Data extracted from a collection:
.....
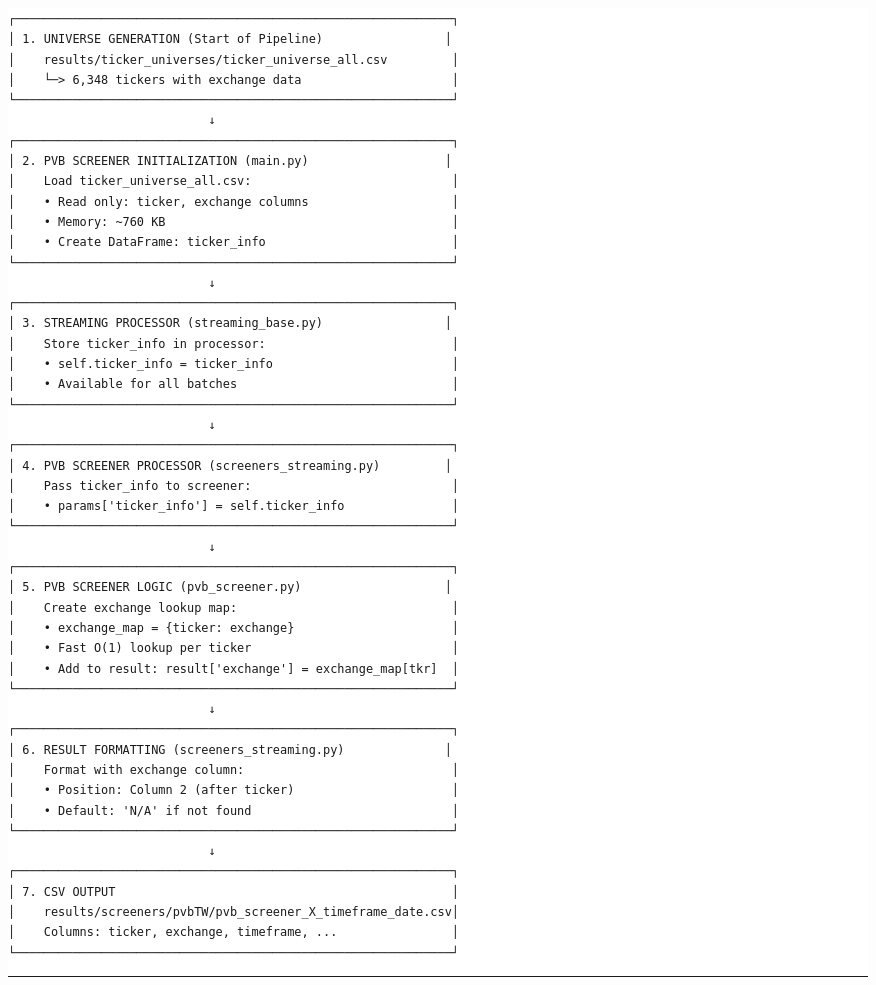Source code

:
 ```
┌─────────────────────────────────────────────────────────────┐
│ 1. UNIVERSE GENERATION (Start of Pipeline)                 │
│    results/ticker_universes/ticker_universe_all.csv         │
│    └─> 6,348 tickers with exchange data                     │
└─────────────────────────────────────────────────────────────┘
                            ↓
┌─────────────────────────────────────────────────────────────┐
│ 2. PVB SCREENER INITIALIZATION (main.py)                   │
│    Load ticker_universe_all.csv:                            │
│    • Read only: ticker, exchange columns                    │
│    • Memory: ~760 KB                                        │
│    • Create DataFrame: ticker_info                          │
└─────────────────────────────────────────────────────────────┘
                            ↓
┌─────────────────────────────────────────────────────────────┐
│ 3. STREAMING PROCESSOR (streaming_base.py)                 │
│    Store ticker_info in processor:                          │
│    • self.ticker_info = ticker_info                         │
│    • Available for all batches                              │
└─────────────────────────────────────────────────────────────┘
                            ↓
┌─────────────────────────────────────────────────────────────┐
│ 4. PVB SCREENER PROCESSOR (screeners_streaming.py)         │
│    Pass ticker_info to screener:                            │
│    • params['ticker_info'] = self.ticker_info               │
└─────────────────────────────────────────────────────────────┘
                            ↓
┌─────────────────────────────────────────────────────────────┐
│ 5. PVB SCREENER LOGIC (pvb_screener.py)                    │
│    Create exchange lookup map:                              │
│    • exchange_map = {ticker: exchange}                      │
│    • Fast O(1) lookup per ticker                            │
│    • Add to result: result['exchange'] = exchange_map[tkr]  │
└─────────────────────────────────────────────────────────────┘
                            ↓
┌─────────────────────────────────────────────────────────────┐
│ 6. RESULT FORMATTING (screeners_streaming.py)              │
│    Format with exchange column:                             │
│    • Position: Column 2 (after ticker)                      │
│    • Default: 'N/A' if not found                            │
└─────────────────────────────────────────────────────────────┘
                            ↓
┌─────────────────────────────────────────────────────────────┐
│ 7. CSV OUTPUT                                               │
│    results/screeners/pvbTW/pvb_screener_X_timeframe_date.csv│
│    Columns: ticker, exchange, timeframe, ...                │
└─────────────────────────────────────────────────────────────┘
```

---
.....
**Task objective**
Copy out the records exactly. Do not include the pictures.

**Solution**
Source code

:
 ```
┌─────────────────────────────────────────────────────────────┐
│ 1. UNIVERSE GENERATION (Start of Pipeline)                 │
│    results/ticker_universes/ticker_universe_all.csv         │
│    └─> 6,348 tickers with exchange data                     │
└─────────────────────────────────────────────────────────────┘
                            ↓
┌─────────────────────────────────────────────────────────────┐
│ 2. PVB SCREENER INITIALIZATION (main.py)                   │
│    Load ticker_universe_all.csv:                            │
│    • Read only: ticker, exchange columns                    │
│    • Memory: ~760 KB                                        │
│    • Create DataFrame: ticker_info                          │
└─────────────────────────────────────────────────────────────┘
                            ↓
┌─────────────────────────────────────────────────────────────┐
│ 3. STREAMING PROCESSOR (streaming_base.py)                 │
│    Store ticker_info in processor:                          │
│    • self.ticker_info = ticker_info                         │
│    • Available for all batches                              │
└─────────────────────────────────────────────────────────────┘
                            ↓
┌─────────────────────────────────────────────────────────────┐
│ 4. PVB SCREENER PROCESSOR (screeners_streaming.py)         │
│    Pass ticker_info to screener:                            │
│    • params['ticker_info'] = self.ticker_info               │
└─────────────────────────────────────────────────────────────┘
                            ↓
┌─────────────────────────────────────────────────────────────┐
│ 5. PVB SCREENER LOGIC (pvb_screener.py)                    │
│    Create exchange lookup map:                              │
│    • exchange_map = {ticker: exchange}                      │
│    • Fast O(1) lookup per ticker                            │
│    • Add to result: result['exchange'] = exchange_map[tkr]  │
└─────────────────────────────────────────────────────────────┘
                            ↓
┌─────────────────────────────────────────────────────────────┐
│ 6. RESULT FORMATTING (screeners_streaming.py)              │
│    Format with exchange column:                             │
│    • Position: Column 2 (after ticker)                      │
│    • Default: 'N/A' if not found                            │
└─────────────────────────────────────────────────────────────┘
                            ↓
┌─────────────────────────────────────────────────────────────┐
│ 7. CSV OUTPUT                                               │
│    results/screeners/pvbTW/pvb_screener_X_timeframe_date.csv│
│    Columns: ticker, exchange, timeframe, ...                │
└─────────────────────────────────────────────────────────────┘
```

---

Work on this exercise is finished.